I cleaned up the program a bit further and merged the OpenMP and DO CONCURRENT variants in one program to make it simpler to test different variants. This forum’s inline code is not too god so I put my version on Github Gits

Then I executed this program with all the compilers I had access to on my workstation. My workstation is an Intel i9-13900k. This CPU has 8 P-cores (performance) and 16 E-cores (efficiency). The Operating system is linux Mint 21.2 (built on top of Ubuntu 22.04). The compilers I tested was:

  • NAG nagfor 7.2 build 7214
  • GNU gfortran 12.3
  • Intel ifx 2024.2.1
  • Intel ifort 2021.13.1
  • Nvidia nvfortran 24.7
  • LLVM flang-new, Github main branch commit 0c1500ef (yesterday)

The results became a quite big document, and I also uploaded this as a second Gist:

The results have three columns: the first is the total time spent in the time loop, the second is the time spent in the first nested loop (seca) and the third is the time in the second nested loop (secb).

I will not do too much interpretations of the results here, but rather make some remarks:

  • Only nvfortran can parallelize the DO CONCURRENT loops - nether of the other compilers make use of more than one thread for this variant.
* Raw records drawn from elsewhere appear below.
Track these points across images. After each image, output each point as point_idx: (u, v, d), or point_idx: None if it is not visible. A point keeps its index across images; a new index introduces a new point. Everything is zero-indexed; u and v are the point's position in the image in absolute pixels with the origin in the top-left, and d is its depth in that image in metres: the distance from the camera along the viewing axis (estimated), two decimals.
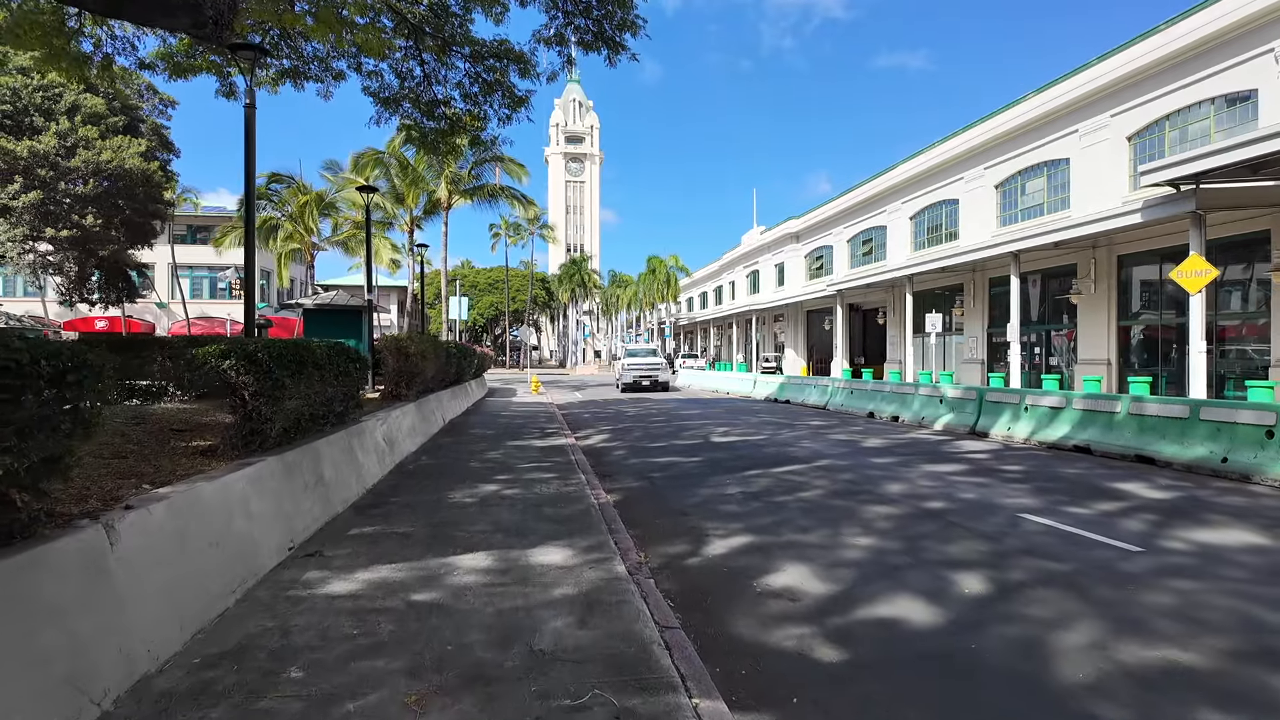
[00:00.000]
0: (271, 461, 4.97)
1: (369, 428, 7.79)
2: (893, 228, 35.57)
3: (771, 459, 9.45)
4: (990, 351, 28.80)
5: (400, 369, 11.08)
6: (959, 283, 30.06)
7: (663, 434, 12.89)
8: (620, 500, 7.09)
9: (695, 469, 8.87)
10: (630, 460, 9.76)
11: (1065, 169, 24.71)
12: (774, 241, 48.83)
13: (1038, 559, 4.79)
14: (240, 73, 14.39)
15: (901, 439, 11.60)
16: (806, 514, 6.21)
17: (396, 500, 6.61)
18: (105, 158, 23.75)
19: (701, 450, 10.53)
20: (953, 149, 30.26)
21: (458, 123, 15.86)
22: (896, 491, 7.09)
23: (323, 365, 5.93)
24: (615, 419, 16.46)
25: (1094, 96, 23.01)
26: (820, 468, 8.64)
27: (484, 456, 9.53)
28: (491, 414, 16.89)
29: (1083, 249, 23.16)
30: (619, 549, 5.04)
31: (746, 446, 10.82)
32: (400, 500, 6.61)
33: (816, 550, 5.08)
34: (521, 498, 6.78)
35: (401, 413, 9.86)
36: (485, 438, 11.76)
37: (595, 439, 12.45)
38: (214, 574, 3.79)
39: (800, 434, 12.44)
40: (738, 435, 12.34)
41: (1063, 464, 8.87)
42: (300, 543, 5.06)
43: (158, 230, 31.13)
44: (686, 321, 68.60)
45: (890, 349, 35.62)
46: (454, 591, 4.09)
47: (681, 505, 6.80)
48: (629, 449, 10.99)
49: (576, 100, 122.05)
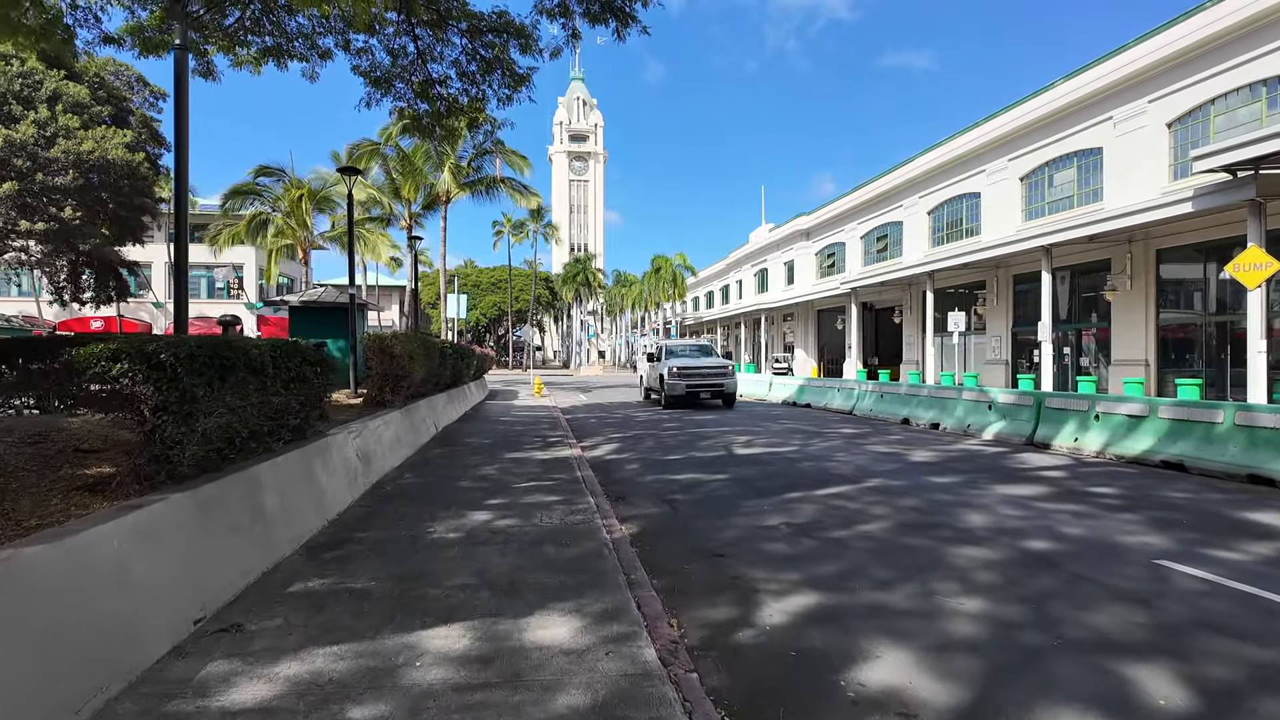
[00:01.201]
0: (177, 501, 3.69)
1: (336, 443, 6.50)
2: (909, 223, 34.21)
3: (811, 478, 8.13)
4: (1014, 351, 27.45)
5: (385, 372, 9.81)
6: (980, 280, 28.69)
7: (678, 443, 11.58)
8: (638, 533, 5.80)
9: (723, 490, 7.56)
10: (645, 477, 8.46)
11: (1098, 159, 23.34)
12: (783, 239, 47.49)
13: (1227, 638, 3.48)
14: (220, 50, 13.14)
15: (952, 451, 10.26)
16: (879, 558, 4.90)
17: (363, 537, 5.32)
18: (87, 148, 22.53)
19: (725, 465, 9.22)
20: (974, 140, 28.90)
21: (454, 104, 14.65)
22: (981, 525, 5.76)
23: (262, 370, 4.64)
24: (624, 425, 15.16)
25: (1130, 82, 21.63)
26: (873, 490, 7.32)
27: (477, 473, 8.24)
28: (490, 419, 15.61)
29: (1118, 243, 21.80)
30: (644, 616, 3.75)
31: (777, 460, 9.50)
32: (367, 537, 5.32)
33: (911, 619, 3.78)
34: (518, 532, 5.49)
35: (383, 422, 8.58)
36: (481, 449, 10.48)
37: (603, 449, 11.16)
38: (42, 685, 2.50)
39: (833, 444, 11.11)
40: (763, 445, 11.03)
41: (1161, 485, 7.51)
42: (217, 609, 3.77)
43: (148, 226, 29.88)
44: (693, 321, 67.24)
45: (906, 349, 34.26)
46: (411, 703, 2.80)
47: (715, 542, 5.49)
48: (642, 462, 9.69)
49: (580, 98, 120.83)
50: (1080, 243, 21.52)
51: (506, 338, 70.96)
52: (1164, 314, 21.01)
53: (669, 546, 5.39)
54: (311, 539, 5.25)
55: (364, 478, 7.10)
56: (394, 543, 5.17)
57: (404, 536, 5.35)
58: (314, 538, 5.29)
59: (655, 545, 5.42)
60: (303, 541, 5.13)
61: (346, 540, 5.23)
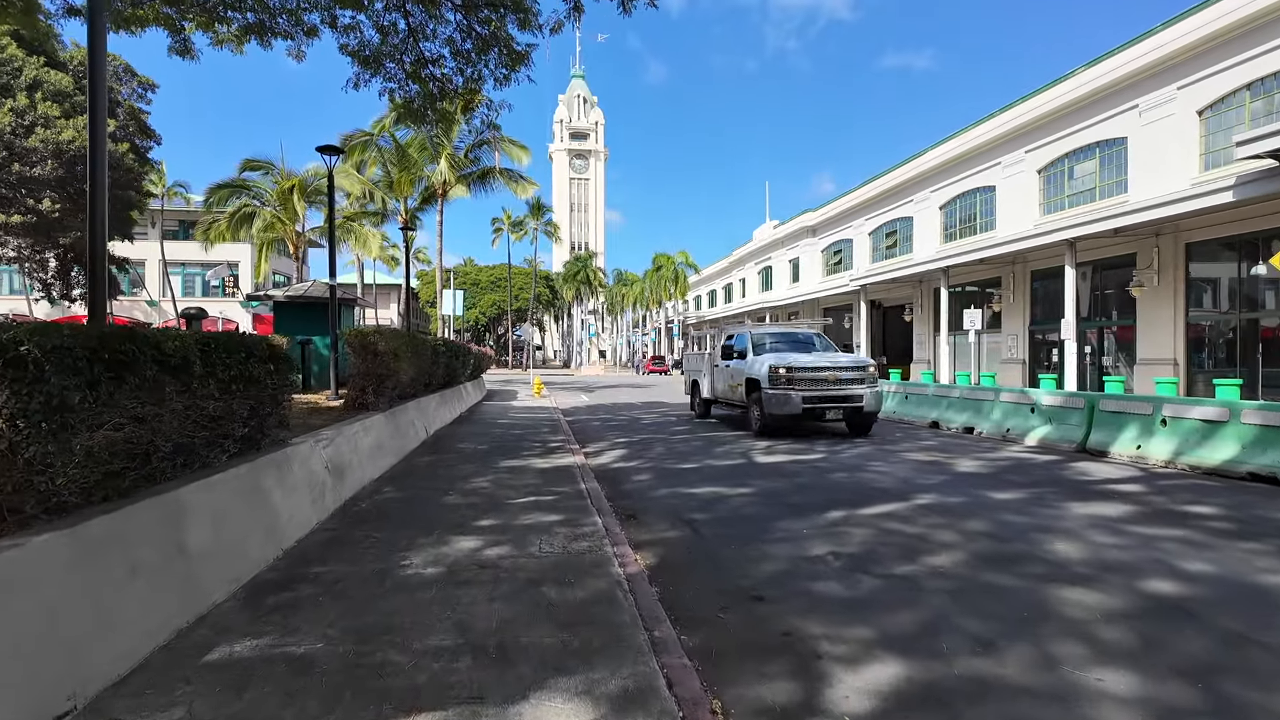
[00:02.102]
0: (41, 546, 2.69)
1: (299, 454, 5.51)
2: (920, 218, 33.22)
3: (850, 492, 7.11)
4: (1031, 350, 26.47)
5: (367, 371, 8.83)
6: (996, 276, 27.71)
7: (690, 450, 10.59)
8: (657, 566, 4.81)
9: (749, 507, 6.56)
10: (659, 490, 7.46)
11: (1122, 149, 22.34)
12: (788, 236, 46.52)
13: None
14: (198, 27, 12.18)
15: (999, 460, 9.21)
16: (964, 605, 3.89)
17: (321, 573, 4.33)
18: (67, 137, 21.53)
19: (747, 476, 8.22)
20: (989, 132, 27.91)
21: (448, 85, 13.70)
22: (1077, 558, 4.73)
23: (185, 368, 3.65)
24: (629, 428, 14.16)
25: (1158, 68, 20.64)
26: (928, 509, 6.30)
27: (467, 485, 7.25)
28: (487, 422, 14.63)
29: (1144, 237, 20.83)
30: (678, 700, 2.76)
31: (805, 470, 8.49)
32: (326, 573, 4.33)
33: (1041, 706, 2.78)
34: (510, 565, 4.50)
35: (362, 427, 7.59)
36: (474, 455, 9.49)
37: (609, 455, 10.17)
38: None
39: (863, 450, 10.09)
40: (786, 453, 10.01)
41: (1266, 503, 6.45)
42: (96, 693, 2.77)
43: (135, 221, 28.87)
44: (695, 320, 66.24)
45: (917, 348, 33.28)
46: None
47: (751, 578, 4.50)
48: (653, 471, 8.70)
49: (581, 96, 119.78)
50: (1105, 236, 20.54)
51: (506, 337, 69.96)
52: (1193, 311, 20.03)
53: (696, 585, 4.40)
54: (258, 576, 4.26)
55: (335, 493, 6.11)
56: (358, 581, 4.18)
57: (371, 572, 4.36)
58: (261, 574, 4.30)
59: (679, 583, 4.43)
60: (244, 580, 4.14)
61: (300, 578, 4.24)
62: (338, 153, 10.06)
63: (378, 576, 4.28)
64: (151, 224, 52.95)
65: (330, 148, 9.87)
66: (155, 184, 48.75)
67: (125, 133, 29.31)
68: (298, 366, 8.10)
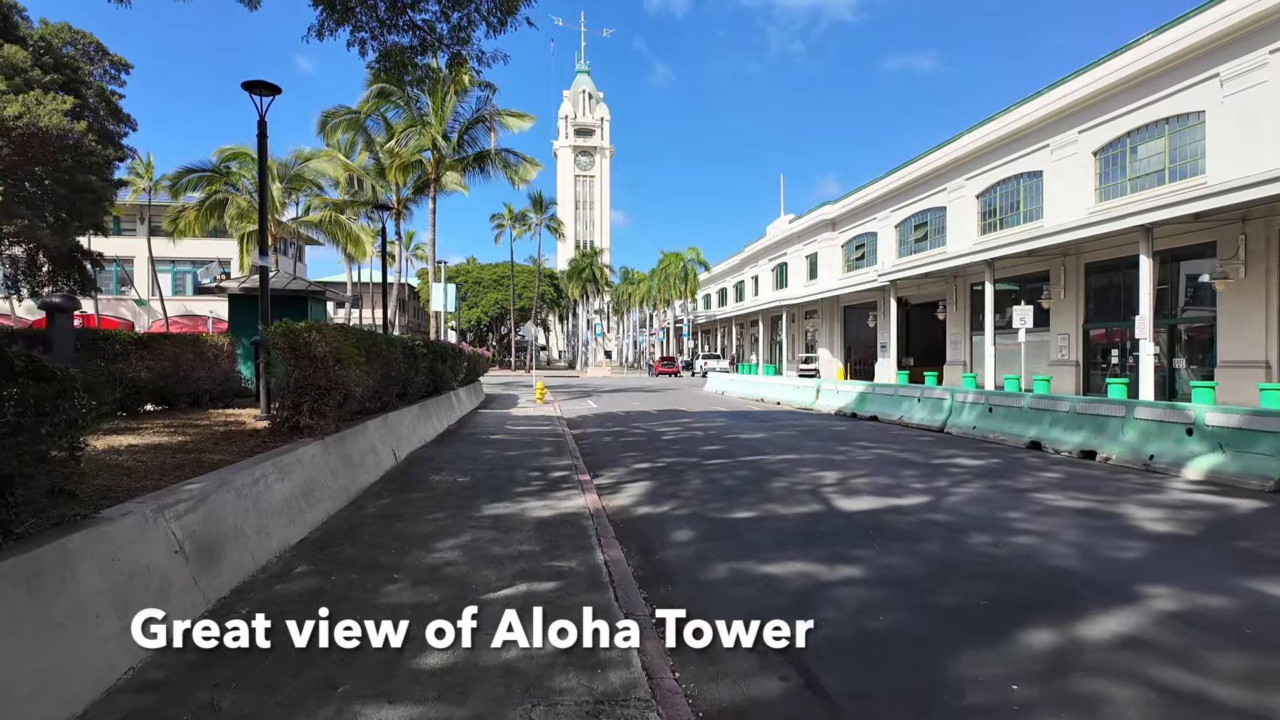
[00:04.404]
0: None
1: (89, 550, 3.10)
2: (954, 209, 30.68)
3: (1023, 580, 4.47)
4: (1085, 351, 23.93)
5: (303, 381, 6.44)
6: (1043, 269, 25.16)
7: (736, 482, 8.13)
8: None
9: (876, 611, 4.06)
10: (715, 567, 5.02)
11: (1198, 125, 19.80)
12: (805, 230, 44.01)
13: None
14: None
15: (1183, 506, 6.48)
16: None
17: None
18: (12, 112, 19.22)
19: (839, 536, 5.73)
20: (1036, 111, 25.37)
21: (430, 35, 11.39)
22: None
23: None
24: (650, 446, 11.72)
25: (1246, 29, 18.08)
26: (1187, 622, 3.78)
27: (426, 558, 4.86)
28: (478, 438, 12.24)
29: (1228, 222, 18.32)
30: None
31: (924, 530, 5.85)
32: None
33: None
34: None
35: (276, 468, 5.20)
36: (450, 495, 7.10)
37: (629, 492, 7.73)
38: None
39: (978, 492, 7.44)
40: (872, 492, 7.40)
41: None
42: None
43: (104, 211, 26.60)
44: (704, 320, 63.74)
45: (951, 349, 30.74)
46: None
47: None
48: (696, 523, 6.26)
49: (586, 91, 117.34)
50: (1179, 223, 18.06)
51: (509, 337, 67.61)
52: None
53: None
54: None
55: (195, 595, 3.71)
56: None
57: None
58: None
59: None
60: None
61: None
62: (272, 92, 7.69)
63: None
64: (140, 219, 50.87)
65: (261, 83, 7.48)
66: (142, 177, 46.64)
67: (97, 118, 27.11)
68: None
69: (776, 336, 47.81)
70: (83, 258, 28.58)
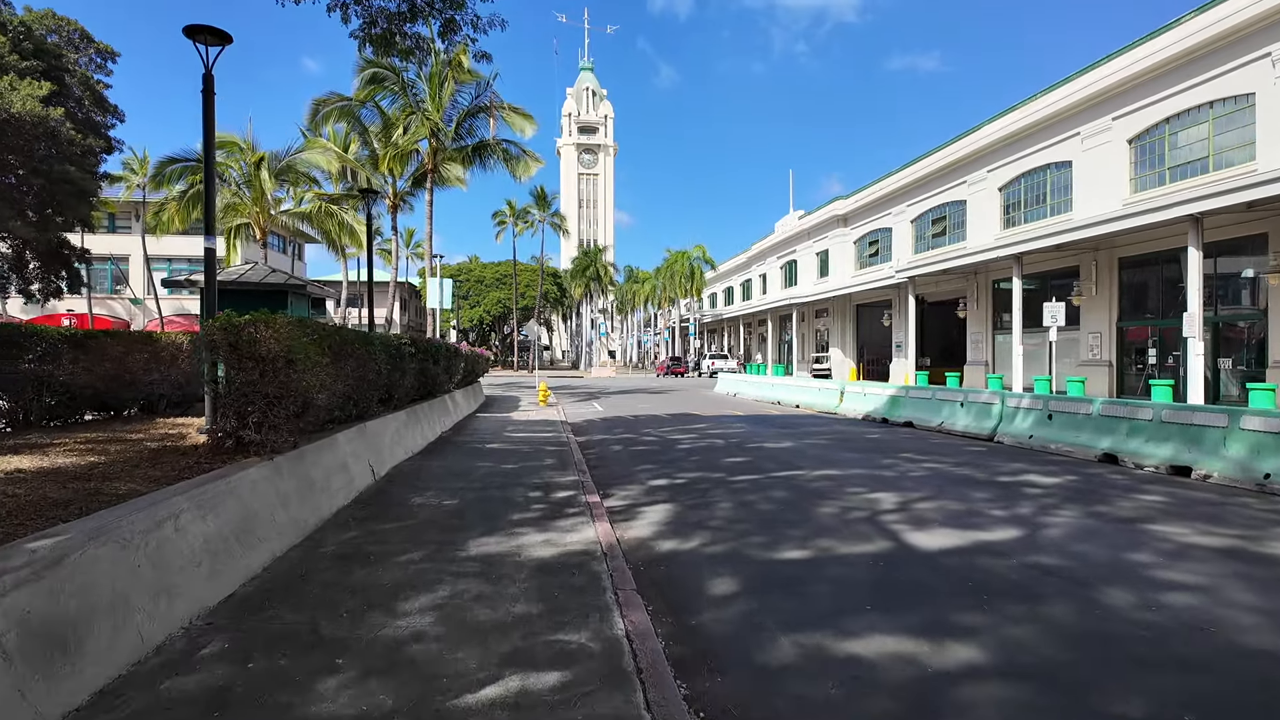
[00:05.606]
0: None
1: None
2: (974, 202, 29.33)
3: (1233, 672, 3.14)
4: (1119, 350, 22.59)
5: (248, 389, 5.22)
6: (1072, 265, 23.82)
7: (776, 507, 6.84)
8: None
9: (1019, 712, 2.85)
10: (770, 630, 3.77)
11: (1247, 109, 18.45)
12: (816, 226, 42.67)
13: None
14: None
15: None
16: None
17: None
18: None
19: (925, 588, 4.42)
20: (1064, 99, 24.00)
21: None
22: None
23: None
24: (665, 457, 10.46)
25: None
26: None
27: (386, 630, 3.63)
28: (472, 447, 11.01)
29: (1277, 214, 17.00)
30: None
31: (1042, 582, 4.33)
32: None
33: None
34: None
35: (196, 504, 3.99)
36: (430, 526, 5.86)
37: (648, 520, 6.48)
38: None
39: (1072, 521, 6.10)
40: (945, 524, 5.96)
41: None
42: None
43: (90, 205, 25.41)
44: (710, 319, 62.42)
45: (972, 348, 29.40)
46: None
47: None
48: (735, 563, 5.02)
49: (590, 89, 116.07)
50: (1235, 212, 16.73)
51: (512, 336, 66.38)
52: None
53: None
54: None
55: (18, 714, 2.46)
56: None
57: None
58: None
59: None
60: None
61: None
62: (221, 40, 6.44)
63: None
64: (135, 216, 49.77)
65: (206, 29, 6.18)
66: (136, 173, 45.54)
67: (81, 107, 25.98)
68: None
69: (786, 336, 46.47)
70: (70, 254, 27.44)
Therefore I would not use DO CONCURRENT in any program where I want to use threads.
  • gfortran will not compile the DO CONCURRENT since it does not understand the locality specification (bugzilla).
  • nvfortran, ifx and ifort is creating incredibly fast executables when not using threads/OpenMP. None of the other compilers are even close in single-thread performance.
  • ifort creates the fastest non-threaded executable
  • Most compilers create a slower running program with OpenMP (or DO CONCURRENT) when using that program for a single thread (OMP_NUM_THREADS=1 or ACC_NUM_CORES=1)
  • Nealy all compilers “converge” at the same runtime (except ifort), between 20 and 25 seconds for the entire time-loop, with enough cores. I think this means that I have reached a state where the CPU is no longer the bottleneck, but the memory transfer is.
3 Likes

ifx did not produce correct results when i tested.

I checked the results of ifx, gfortran and nvfortran. The final value of the phi array is plotted below, for these three compilers with and without using OpenMP/DO CONCURRENT.

The right column, with OpenMP/DO CONCURRENT, are all results produced running with 8 threads. To me these results seems to be identical. If there are differences I haven’t spotted, feel free to shout out.

I just used Windows 10 with ifx. The code does not run in parallel. Maybe, running on Linux shows parallel performance. I did not check it there!

A few months back, using ifx did not produce correct results. Now it just does not run in parallel on Windows 10.